Average wages for UK pub and restaurant workers surge amid staff shortage

Summary

  • The average wages of pubs and restaurant workers rose by up to 14% due to the staff shortage.
  • Greater Manchester and Cheshire topped the rank, reporting the biggest rise in their average wages.
  • The food services and accommodation segment has recorded the most significant rise in openings since March 2021.

 

UK hospitality sector is witnessing a staff shortage, which has led to the average wages of pub and restaurant workers surging by up to 14%, as per the research data released by Indeed Flex, a flexible work finding platform.

The businesses are hiring temporary staff to meet the demand as they offer great flexibility. According to Indeed Flex, the weekend workers are the ones getting the most benefit from this hiring crisis among the temporary staff. The workers in the weekend shifts are getting 9% more wages than they were getting in the pre-pandemic era. 

At the same time, the weekday pays also reported on an average a rise of 5% in wages across the UK, compared to an increase of 1.8% reported in the minimum wage between 2019 and 2021, as per the Indeed Flex data.

According to the Office for National Statistics (ONS) data, the food services and accommodation sector reported the most significant surge of 265.5% in vacancies than any other industry in March since the lockdown restrictions began to ease.

While some companies are offering financial incentives to tempt staff such as bonuses or gift vouchers, others have started refer and earn scheme for their employees under which whoever recommend new staff gets rewarded.

While the rise in wages was reported everywhere in the UK, Greater Manchester, and Cheshire, topped the chart, reporting the biggest increase of 12.51% in average wages, with an 11.15% rise in the weekday pay and 13.87% rise in the weekend pay.

Yorkshire reported the second-highest rise of 11.21% in its average pay, followed by Wales and South West, which saw an average pay increase of 7.63%. Merseyside reported the lowest rise of 0.84% in its average pay.

The industry has urged the government to relax immigration rules so that low-skilled workers from other nations can come to work in restaurants and bars across the country.
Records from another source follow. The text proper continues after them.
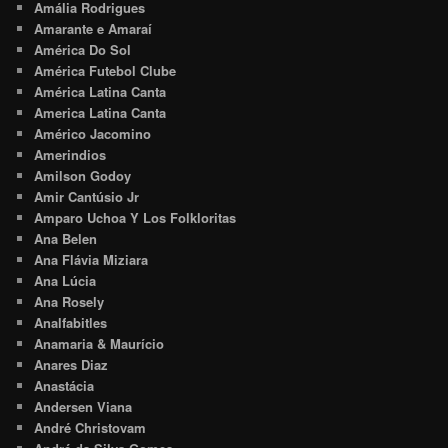
Amália Rodrigues
Amarante e Amaraí
América Do Sol
América Futebol Clube
América Latina Canta
America Latina Canta
Américo Jacomino
Amerindios
Amilson Godoy
Amir Cantúsio Jr
Amparo Uchoa Y Los Folkloritas
Ana Belen
Ana Flávia Miziara
Ana Lúcia
Ana Rosely
Analfabitles
Anamaria & Maurício
Anares Diaz
Anastácia
Andersen Viana
André Christovam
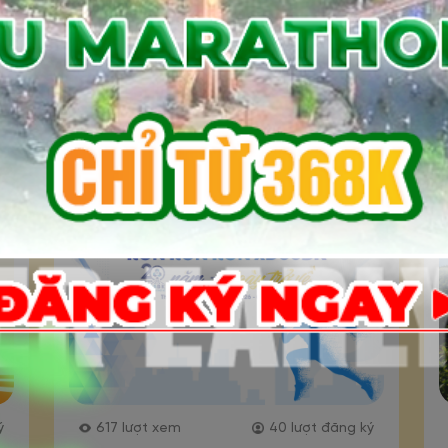
329
lượt xem
19
lượt đăng ký
ý
Giải đi bộ trực tuyến “Khỏe
nh
thể chất” của Trung tâm
Kiểm định chất lượng giáo
dục năm 2026
Đăng ký
ý
617
lượt xem
40
lượt đăng ký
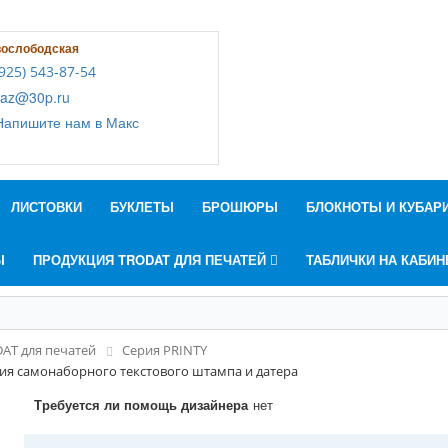
вослободская
925) 543-87-54
az@30p.ru
апишите нам в Макс
ЛИСТОВКИ
БУКЛЕТЫ
БРОШЮРЫ
БЛОКНОТЫ И КУБАР
Ы
ПРОДУКЦИЯ TRODAT ДЛЯ ПЕЧАТЕЙ
ТАБЛИЧКИ НА КАБИ
AT для печатей
Серия PRINTY
ления самонаборного текстового штампа и датера
Требуется ли помощь дизайнера
нет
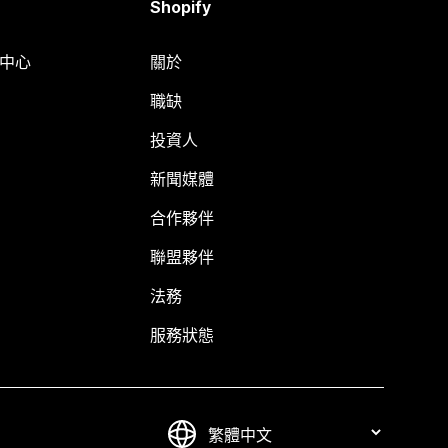
Shopify
明中心
關於
職缺
投資人
新聞媒體
合作夥伴
聯盟夥伴
法務
服務狀態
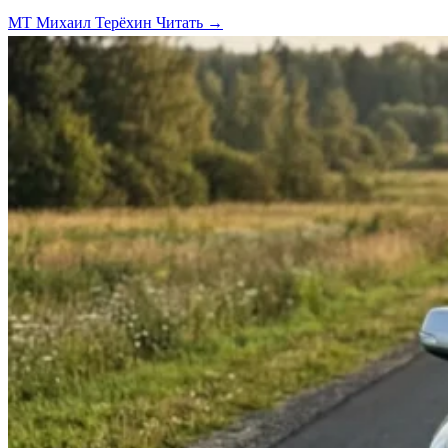
МТ
Михаил Терёхин
Читать →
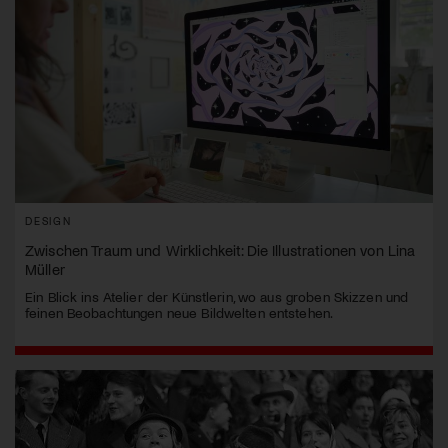
DESIGN
Zwischen Traum und Wirklichkeit: Die Illustrationen von Lina
Müller
Ein Blick ins Atelier der Künstlerin, wo aus groben Skizzen und
feinen Beobachtungen neue Bildwelten entstehen.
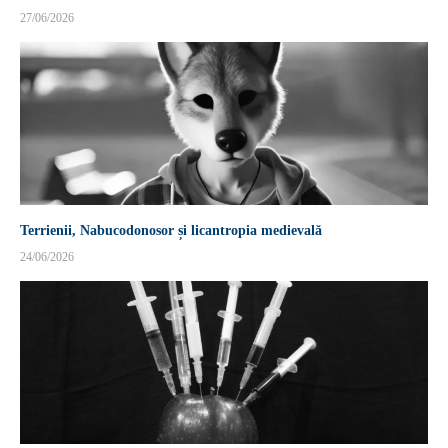
27/06/2026
Terrienii, Nabucodonosor și licantropia medievală
24/06/2026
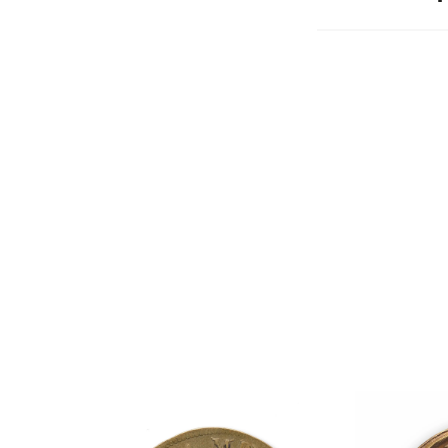
Numéro d'inve
Musée d'accuei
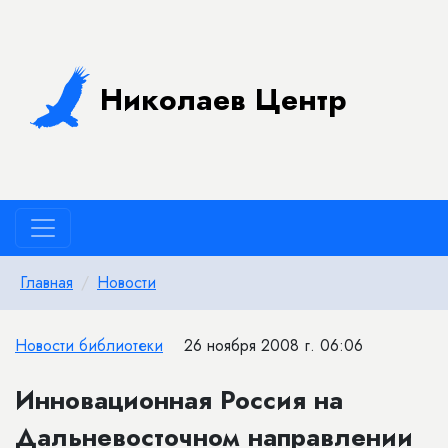
Николаев Центр
Главная
Новости
Новости библиотеки
26 ноября 2008 г. 06:06
Инновационная Россия на
Дальневосточном направлении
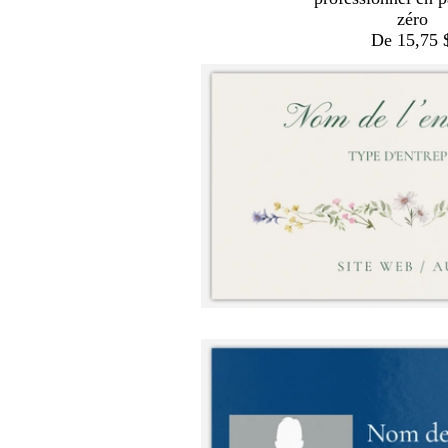
zéro
De 15,75 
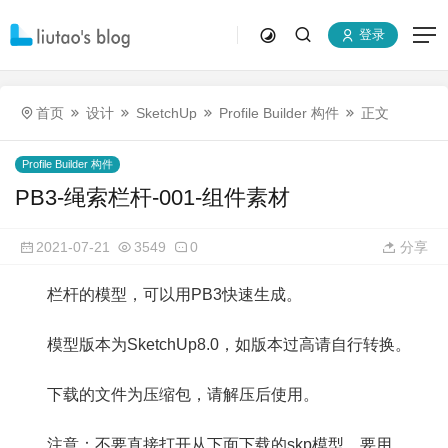
登录
首页
设计
SketchUp
Profile Builder 构件
正文
Profile Builder 构件
PB3-绳索栏杆-001-组件素材
2021-07-21
3549
0
分享
栏杆的模型，可以用PB3快速生成。
模型版本为SketchUp8.0，如版本过高请自行转换。
下载的文件为压缩包，请解压后使用。
注意：不要直接打开从下面下载的skp模型，要用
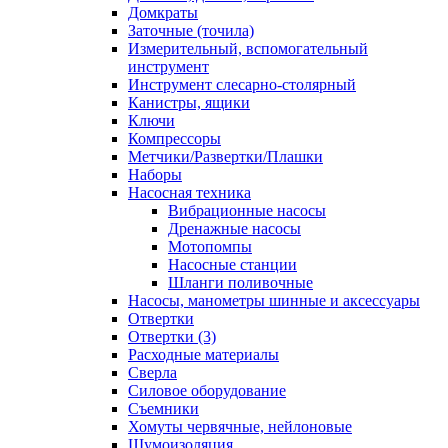
Домкраты
Заточные (точила)
Измерительный, вспомогательный
инструмент
Инструмент слесарно-столярный
Канистры, ящики
Ключи
Компрессоры
Метчики/Развертки/Плашки
Наборы
Насосная техника
Вибрационные насосы
Дренажные насосы
Мотопомпы
Насосные станции
Шланги поливочные
Насосы, манометры шинные и аксессуары
Отвертки
Отвертки (3)
Расходные материалы
Сверла
Силовое оборудование
Съемники
Хомуты червячные, нейлоновые
Шумоизоляция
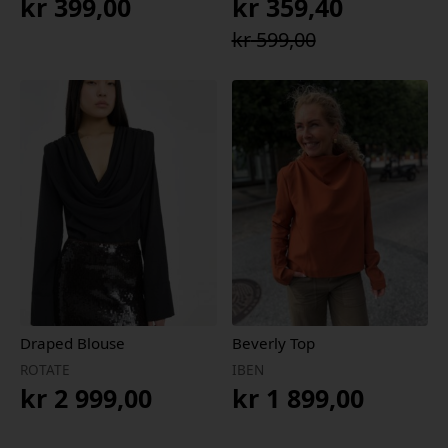
kr
399,00
kr
359,40
Opprinnelig
Nåværende
kr
599,00
pris
pris
var:
er:
kr 599,00.
kr 359,40.
Draped Blouse
Beverly Top
ROTATE
IBEN
kr
2 999,00
kr
1 899,00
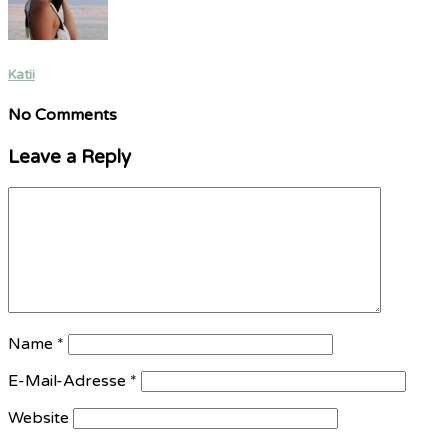
Katii
No Comments
Leave a Reply
Name
*
E-Mail-Adresse
*
Website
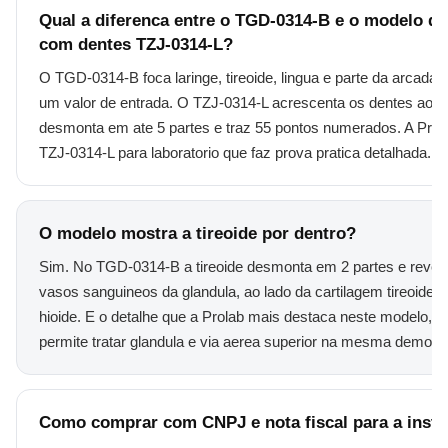
Qual a diferenca entre o TGD-0314-B e o modelo de
com dentes TZJ-0314-L?
O TGD-0314-B foca laringe, tireoide, lingua e parte da arcada in
um valor de entrada. O TZJ-0314-L acrescenta os dentes ao c
desmonta em ate 5 partes e traz 55 pontos numerados. A Prola
TZJ-0314-L para laboratorio que faz prova pratica detalhada.
O modelo mostra a tireoide por dentro?
Sim. No TGD-0314-B a tireoide desmonta em 2 partes e revel
vasos sanguineos da glandula, ao lado da cartilagem tireoidea
hioide. E o detalhe que a Prolab mais destaca neste modelo, p
permite tratar glandula e via aerea superior na mesma demons
Como comprar com CNPJ e nota fiscal para a insti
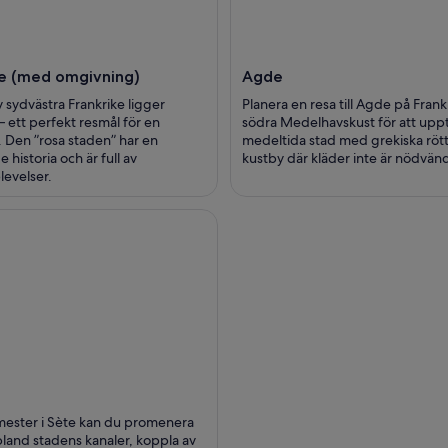
e (med omgivning)
Agde
av sydvästra Frankrike ligger
Planera en resa till Agde på Frank
– ett perfekt resmål för en
södra Medelhavskust för att upp
Den ”rosa staden” har en
medeltida stad med grekiska röt
historia och är full av
kustby där kläder inte är nödvän
levelser.
mester i Sète kan du promenera
land stadens kanaler, koppla av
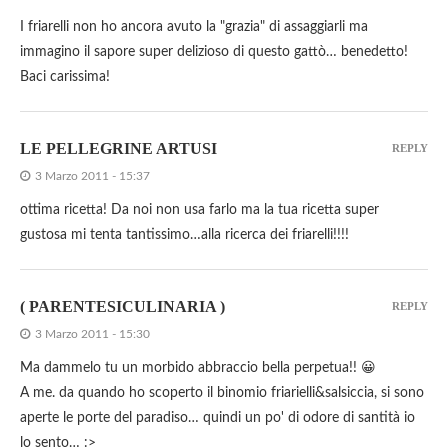
I friarelli non ho ancora avuto la "grazia" di assaggiarli ma
immagino il sapore super delizioso di questo gattò… benedetto!
Baci carissima!
LE PELLEGRINE ARTUSI
REPLY
3 Marzo 2011 - 15:37
ottima ricetta! Da noi non usa farlo ma la tua ricetta super
gustosa mi tenta tantissimo…alla ricerca dei friarelli!!!!
( PARENTESICULINARIA )
REPLY
3 Marzo 2011 - 15:30
Ma dammelo tu un morbido abbraccio bella perpetua!! 😀
A me. da quando ho scoperto il binomio friarielli&salsiccia, si sono
aperte le porte del paradiso… quindi un po' di odore di santità io
lo sento… :>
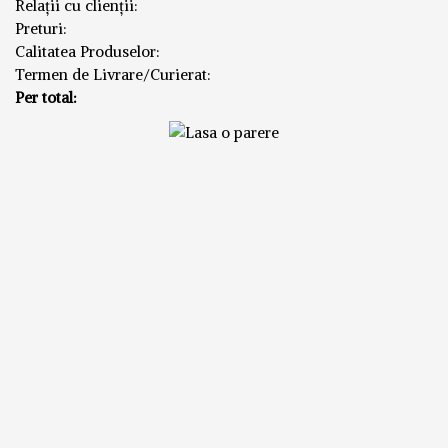
Relații cu clienții:
Preturi:
Calitatea Produselor:
Termen de Livrare/Curierat:
Per total:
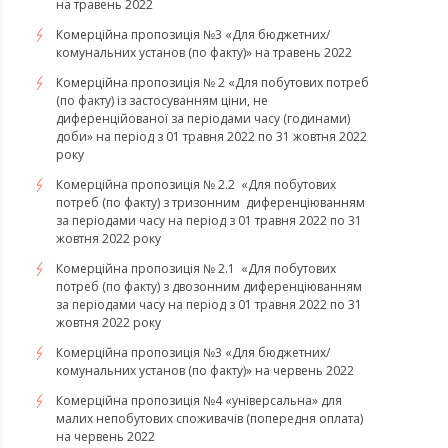
на травень 2022
Комерційна пропозиція №3 «Для бюджетних/
комунальних установ (по факту)» на травень 2022
Комерційна пропозиція № 2 «Для побутових потреб
(по факту) із застосуванням ціни, не
диференційованої за періодами часу (годинами)
доби» на період з 01 травня 2022 по 31 жовтня 2022
року
Комерційна пропозиція № 2.2 «Для побутових
потреб (по факту) з тризонним диференціюванням
за періодами часу на період з 01 травня 2022 по 31
жовтня 2022 року
Комерційна пропозиція № 2.1 «Для побутових
потреб (по факту) з двозонним диференціюванням
за періодами часу на період з 01 травня 2022 по 31
жовтня 2022 року
Комерційна пропозиція №3 «Для бюджетних/
комунальних установ (по факту)» на червень 2022
Комерційна пропозиція №4 «універсальна» для
малих непобутових споживачів (попередня оплата)
на червень 2022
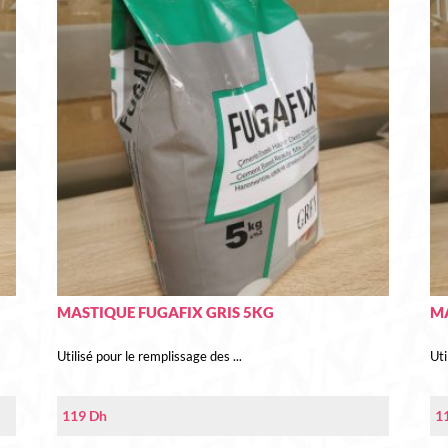
MASTIQUE FUGAFIX GRIS 5KG
M
Utilisé pour le remplissage des ...
Uti
119
Dh
1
Otherwise, to sustain the pressure of this increased hiring cost, the hospitality businesses will ultimately pass on the cost to the customers. 

Also Read: What Is the Long-Term Future of Restaurants in the UK? 

Let us look at 3 FTSE stocks from the Pubs and Restaurant segment and see how they are performing:

Restaurant Group Plc (LON: RTN)

Restaurant Group Plc is one of the leading hospitality businesses in the UK. The company owns more than 650 restaurants and pubs across the UK and owns a diverse portfolio of brands such as Wagamama, Frankie & Benny’s, Chiquito, Coast to Coast, Garfunkel’s, Firejacks. 

On 22 June 2021, Restaurant’s shares were trading at GBX 125.20 as of 09:04 GMT +1, up by 2.29%. The stock has given over 89% return in the last one year and holds a market capitalisation of £936.40 million. 

Marston’s Plc (LON: MARS)

The leading brewer of premium cask and bottled beers, Marston has been in the industry for more than 180 years.  The company operate six breweries in Burton on Trent (Marston’s), Oxfordshire (Wychwood & Brakspear), Cumbria (Jennings), Hampshire (Ringwood), Bedford (Eagle) and the West Midlands (Banks’s) and produce more than 60 of the country's best-loved ales.

On 22 June 2021, Marston’s shares were trading at GBX 91.75 as of 09:03 GMT +1, up by 1.38%. The stock has given over 46% return in the last one year and holds a market capitalisation of £573.90 million. 

Wetherspoon (J D) Plc (LON: JDW)

An FTSE250 constituent, Wetherspoon J D Plc owns and run pubs across the UK. The company focus on serving quality food at affordable prices.

On 22 June 2021, Weatherspoon’s shares were trading at GBX 1,230.00 as of 09:02 GMT +1, up by 1.49%. The stock has given over 15% return in the last one year and holds a market capitalisation of £1560.45 million.